Five years later, she was promoted to Senior Vice President of People and Places. She came to realize that the most important part of her job - and the success of the company - was to invest in people and not a months-long process.
So, two years ago, she abolished the software giant's performance review system.
This went against corporate orthodoxy. Performance reviews have been a part of institutional life since formative Harvard Business School studies of the 1930s. Professor Elton Mayo found that "happiness and productivity were directly related to the social structure of the workplace," Businessweek reports. "Suddenly it wasn't enough to just hire someone to do a job; bosses had to manage and mentor people, too. They did that, usually, with formal meetings."
Then, in 1950, the performance review was enshrined in law. The Performance Rating Act of 1950 mandated the annual review of federal workers. Additional laws tethered bonuses and salaries to the grades given in those evaluative meetings, setting a nationwide precedent of annual performance reviews.
As Morris explained to us in the below interview, the performance review is a "dreaded dental appointment" for manager and employee alike. What's more, it's inherently adversarial in the way it sets manager against employee, terrible for a company that's trying to be creative by way of collaboration.
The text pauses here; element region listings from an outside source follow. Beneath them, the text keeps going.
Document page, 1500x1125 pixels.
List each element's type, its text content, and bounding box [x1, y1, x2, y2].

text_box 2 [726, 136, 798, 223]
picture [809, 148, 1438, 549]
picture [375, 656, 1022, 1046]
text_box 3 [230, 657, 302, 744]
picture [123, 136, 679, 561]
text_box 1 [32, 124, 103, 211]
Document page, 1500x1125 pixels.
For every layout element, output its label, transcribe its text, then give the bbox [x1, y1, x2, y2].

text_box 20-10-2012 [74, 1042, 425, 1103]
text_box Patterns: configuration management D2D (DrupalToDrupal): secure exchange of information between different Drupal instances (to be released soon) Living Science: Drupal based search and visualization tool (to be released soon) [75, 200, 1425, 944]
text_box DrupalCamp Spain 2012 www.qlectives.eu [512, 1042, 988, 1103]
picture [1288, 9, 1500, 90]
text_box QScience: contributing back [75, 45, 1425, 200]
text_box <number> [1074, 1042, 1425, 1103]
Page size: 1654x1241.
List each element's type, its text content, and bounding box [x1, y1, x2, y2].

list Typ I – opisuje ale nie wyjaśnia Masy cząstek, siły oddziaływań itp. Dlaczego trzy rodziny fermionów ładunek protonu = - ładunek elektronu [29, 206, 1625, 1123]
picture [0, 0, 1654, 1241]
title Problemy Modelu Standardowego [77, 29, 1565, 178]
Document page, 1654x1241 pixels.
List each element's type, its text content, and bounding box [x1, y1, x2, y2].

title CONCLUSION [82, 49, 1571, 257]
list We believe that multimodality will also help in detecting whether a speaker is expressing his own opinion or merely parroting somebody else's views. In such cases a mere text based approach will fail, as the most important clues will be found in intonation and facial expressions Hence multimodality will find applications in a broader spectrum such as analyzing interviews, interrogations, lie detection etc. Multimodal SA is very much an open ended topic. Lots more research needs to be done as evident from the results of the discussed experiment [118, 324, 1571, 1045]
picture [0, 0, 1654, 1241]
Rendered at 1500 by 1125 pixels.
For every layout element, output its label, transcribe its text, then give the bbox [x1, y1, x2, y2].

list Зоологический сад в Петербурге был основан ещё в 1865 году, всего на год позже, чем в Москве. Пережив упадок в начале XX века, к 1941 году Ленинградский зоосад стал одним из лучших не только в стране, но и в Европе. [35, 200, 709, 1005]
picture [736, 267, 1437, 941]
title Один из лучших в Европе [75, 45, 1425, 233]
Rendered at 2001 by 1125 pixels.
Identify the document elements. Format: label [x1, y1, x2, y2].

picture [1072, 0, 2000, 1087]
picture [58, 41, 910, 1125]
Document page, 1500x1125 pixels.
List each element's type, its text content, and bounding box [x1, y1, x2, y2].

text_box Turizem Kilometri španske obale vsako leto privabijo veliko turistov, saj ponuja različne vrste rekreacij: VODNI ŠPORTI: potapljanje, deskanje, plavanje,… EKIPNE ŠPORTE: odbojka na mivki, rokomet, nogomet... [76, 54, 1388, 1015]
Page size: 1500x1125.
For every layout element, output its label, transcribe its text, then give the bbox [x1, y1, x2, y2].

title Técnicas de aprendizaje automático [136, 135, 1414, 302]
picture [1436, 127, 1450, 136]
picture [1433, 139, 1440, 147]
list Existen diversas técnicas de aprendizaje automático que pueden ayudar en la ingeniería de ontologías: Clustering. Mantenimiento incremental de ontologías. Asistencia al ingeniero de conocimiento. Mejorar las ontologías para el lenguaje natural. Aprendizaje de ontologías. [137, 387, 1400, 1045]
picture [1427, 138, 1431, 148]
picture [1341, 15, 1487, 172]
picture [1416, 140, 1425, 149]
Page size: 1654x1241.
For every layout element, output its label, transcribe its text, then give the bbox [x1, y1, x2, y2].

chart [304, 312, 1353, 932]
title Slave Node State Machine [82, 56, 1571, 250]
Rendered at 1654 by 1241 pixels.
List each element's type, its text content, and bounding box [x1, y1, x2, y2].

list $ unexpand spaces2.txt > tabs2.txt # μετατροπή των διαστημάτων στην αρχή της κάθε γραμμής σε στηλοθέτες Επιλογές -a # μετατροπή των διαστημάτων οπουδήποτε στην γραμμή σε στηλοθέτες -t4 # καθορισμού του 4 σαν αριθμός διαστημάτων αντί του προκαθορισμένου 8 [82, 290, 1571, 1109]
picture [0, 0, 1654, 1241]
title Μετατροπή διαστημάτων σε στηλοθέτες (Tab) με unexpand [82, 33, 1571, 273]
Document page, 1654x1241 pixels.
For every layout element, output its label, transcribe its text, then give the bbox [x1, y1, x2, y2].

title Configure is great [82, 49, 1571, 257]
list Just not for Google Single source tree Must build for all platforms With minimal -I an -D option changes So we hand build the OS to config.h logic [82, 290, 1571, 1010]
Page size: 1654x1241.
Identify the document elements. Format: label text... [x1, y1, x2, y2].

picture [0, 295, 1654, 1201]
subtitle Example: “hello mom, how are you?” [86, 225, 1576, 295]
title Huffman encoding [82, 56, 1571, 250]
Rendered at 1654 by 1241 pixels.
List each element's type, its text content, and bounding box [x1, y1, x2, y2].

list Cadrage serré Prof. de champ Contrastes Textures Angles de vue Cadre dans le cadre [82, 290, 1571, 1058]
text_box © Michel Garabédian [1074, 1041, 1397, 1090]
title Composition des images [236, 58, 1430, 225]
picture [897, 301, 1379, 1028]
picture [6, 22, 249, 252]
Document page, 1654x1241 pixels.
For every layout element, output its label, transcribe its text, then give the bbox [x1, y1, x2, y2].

Swapping out the annual review in favor of regular check-ins allowed Adobe to have a lightweight process that served - rather than distracted from - people doing their best work. Here's how.
Adobe
This interview has been condensed and edited.
Business Insider: What was wrong with performance reviews, and when did you realize it?
Donna Morris: At the end of 2011 we were transforming our business. We were declaring that we really were going to be the company that wanted to enable creativity, but our people processes were stuck in a time warp.
There were three things that need to be disrupted.
One was that performance reviews were an annual process. It was like a dreaded dental appointment, where once a year we would give people feedback. While our intent was for that review to be reflective of the whole previous year, in reality it was based on the most recent events.
The second was that the performance review was like a rear-view mirror - it had nothing to do with the person's progress forward.
The third, probably most important element was that we fundamentally believed people were our most important asset, yet once a year we had a process that pitted person against person.
In 2012, you initiated the check-in over the annual performance review. How's that different?
The check-in is far more informal. While the check-in process is regular and on-going, it starts at the beginning of the year, since it's tied to people having yearly expectations.
At the beginning of the year, we outline what our priorities are across Adobe. That's done at the leadership level. For a manager, you're already in regularly scheduled one-on-one meetings. You're taking time out of one of those meetings and having a discussion with your respective employee on what's expected for the year.
As an employee, I would actively participate in that. Many employees are driving those discussions themselves, saying, 'Here's what I believe I should be held accountable for this year.' That's scene one, setting expectations.
Setting expectations is a mutual process?
Think of it as jointly setting the frame of what the focus should be for the year, making a to-do list for the year.
What's next?
Scene two would be ongoing feedback. Now I set my expectations and my manager knows what I'm being held accountable for. As the employee, I'm looking for feedback relative to my performance against those expectations. That could be from my manager; it could be with my peers; it could be with other partners across the company.
You've said before that you believe that overall success is shaped by feedback. Why is that?
The more people receive recognition of what they're doing in real time, that directs their performance - whether that be constructive criticism or feedback that reinforces what somebody is already doing.
At the end of the day, people have emotions. I think some of the traditional approaches to performance management frankly didn't take into consideration that everybody receives feedback differently.
Another part is building strong relationships with employees across the company. Do they feel like they are emotionally tied to the company? How do they feel like they are recognized for what it is that they contribute?
And how does the check-in system help with that?
People are most effective when they know where they stand. Then there's no mystery.
We want people to be getting feedback on their performance against those expectations in real time. We don't want to be policing it at a certain time of the year. We want it to meet the expectations of what is most appropriate for that business cycle.
For instance, in our field organization, it's very quarterly driven because many of the individuals are on sales incentive plans. At the beginning of the actual quarter they'll know what their goals and objectives are. Throughout the quarter they'll be getting feedback and then at the end of the quarter they'll get an overall recap of areas in which they were really strong and where they had opportunities for development.
Is there anything you wished you'd known at the start of this process?
I would say that people should have the courage to disrupt a process that might no longer be providing the company with value.